> **DOCUMENT SECTION**
────────────────────

MiniCPM-o 4.5 Evaluation

Evaluation scripts for openbmb/MiniCPM-o-4_5 on the same 6 benchmarks as CleverHans-Evaluation:

Sync (DPO test set: synced / delay / early)
VGGSoundSync (3k freetext)
VideoMME (MCQ A/B/C/D)
LVBench (MCQ)
WorldSense (MCQ)
Daily-Omni (MCQ)

Why a separate folder

MiniCPM-o 4.5 has a completely different architecture (SigLip2 + Whisper + Qwen3-8B, 9B params) and API (model.chat(msgs=...) style) vs Qwen3-Omni (generate() + qwen_omni_utils). Sharing code is impractical; data loading / metrics can still be reused from the other repo.

Setup

bash setup_env.sh       # install MiniCPM-o dependencies in conda env 'minicpmo'

Layout

MiniCPM-Evaluation/
├── README.md
├── setup_env.sh
└── scripts/
    ├── minicpmo_inference.py        # common inference wrapper
    ├── test_minicpmo.py             # quick sanity check (single sample)
    ├── eval_videomme.py             # per-benchmark evaluators
    ├── eval_lvbench.py
    ├── eval_worldsense.py
    ├── eval_daily_omni.py
    ├── eval_vggsoundsync.py
    └── eval_dpo_sync.py

Quick Start

conda activate minicpmo
cd /home/ubuntu/MiniCPM-Evaluation

# 1. Sanity check: single-sample inference
python scripts/test_minicpmo.py

# 2. Run a full benchmark (e.g. Daily-Omni)
python scripts/eval_daily_omni.py \
  --data-dir /opt/dlami/nvme/daily_omni \
  --output-dir /home/ubuntu/eval_results/daily_omni \
  --label do_minicpmo_45

Publish to Hugging Face (model repo)

────────────────────

> **DATA PROVIDED**

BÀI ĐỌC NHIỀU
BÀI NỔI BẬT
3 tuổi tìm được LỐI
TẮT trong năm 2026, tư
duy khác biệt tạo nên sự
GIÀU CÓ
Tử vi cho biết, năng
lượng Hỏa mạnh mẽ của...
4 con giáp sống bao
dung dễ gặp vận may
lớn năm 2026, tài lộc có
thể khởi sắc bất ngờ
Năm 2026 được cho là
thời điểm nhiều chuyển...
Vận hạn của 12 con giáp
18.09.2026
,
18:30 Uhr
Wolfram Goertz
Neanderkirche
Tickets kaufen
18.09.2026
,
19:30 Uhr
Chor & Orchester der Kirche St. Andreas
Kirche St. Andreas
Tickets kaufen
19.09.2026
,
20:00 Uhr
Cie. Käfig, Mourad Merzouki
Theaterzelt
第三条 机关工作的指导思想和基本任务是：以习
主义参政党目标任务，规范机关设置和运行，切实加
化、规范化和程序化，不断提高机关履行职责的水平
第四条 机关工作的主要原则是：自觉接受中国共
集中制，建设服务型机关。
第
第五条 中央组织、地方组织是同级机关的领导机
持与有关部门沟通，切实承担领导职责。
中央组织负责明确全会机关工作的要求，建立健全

────────────────────

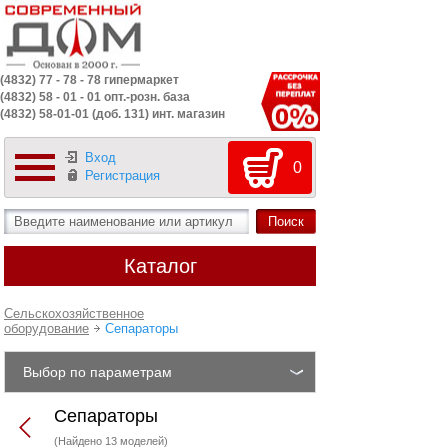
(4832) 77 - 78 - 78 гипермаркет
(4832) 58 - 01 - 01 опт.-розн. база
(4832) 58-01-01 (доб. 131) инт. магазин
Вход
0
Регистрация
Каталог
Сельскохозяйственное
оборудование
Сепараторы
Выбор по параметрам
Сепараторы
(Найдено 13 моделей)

────────────────────

> **TASK A**
How would this sentence from the MiniCPM-o 4.5 evaluation page read in Spanish: "Sharing code is impractical; data loading / metrics can still be reused from the other repo."?
> **TASK B**
What comes next in the MiniCPM-o 4.5 evaluation page after its final heading, "Publish to Hugging Face (model repo)"? Write it.
The listing is separate material, apart from the MiniCPM-o 4.5 evaluation page.

> **RESPONSE BOX A**
Compartir código no es práctico; la carga de datos / las métricas todavía se pueden reutilizar del otro repositorio.

> **RESPONSE BOX B**
This tree is evaluation code only (no model weights). You can still host it under a Hugging Face model repo as a snapshot (e.g. next to weight releases).

pip install huggingface_hub
export HF_TOKEN=hf_...   # or: huggingface-cli login
cd MiniCPM-Evaluation
python scripts/upload_to_hf_model.py --repo-id YourUsername/MiniCPM-Evaluation

Private repo:

python scripts/upload_to_hf_model.py --repo-id YourUsername/MiniCPM-Evaluation --private

Data paths (reused from CleverHans-Evaluation)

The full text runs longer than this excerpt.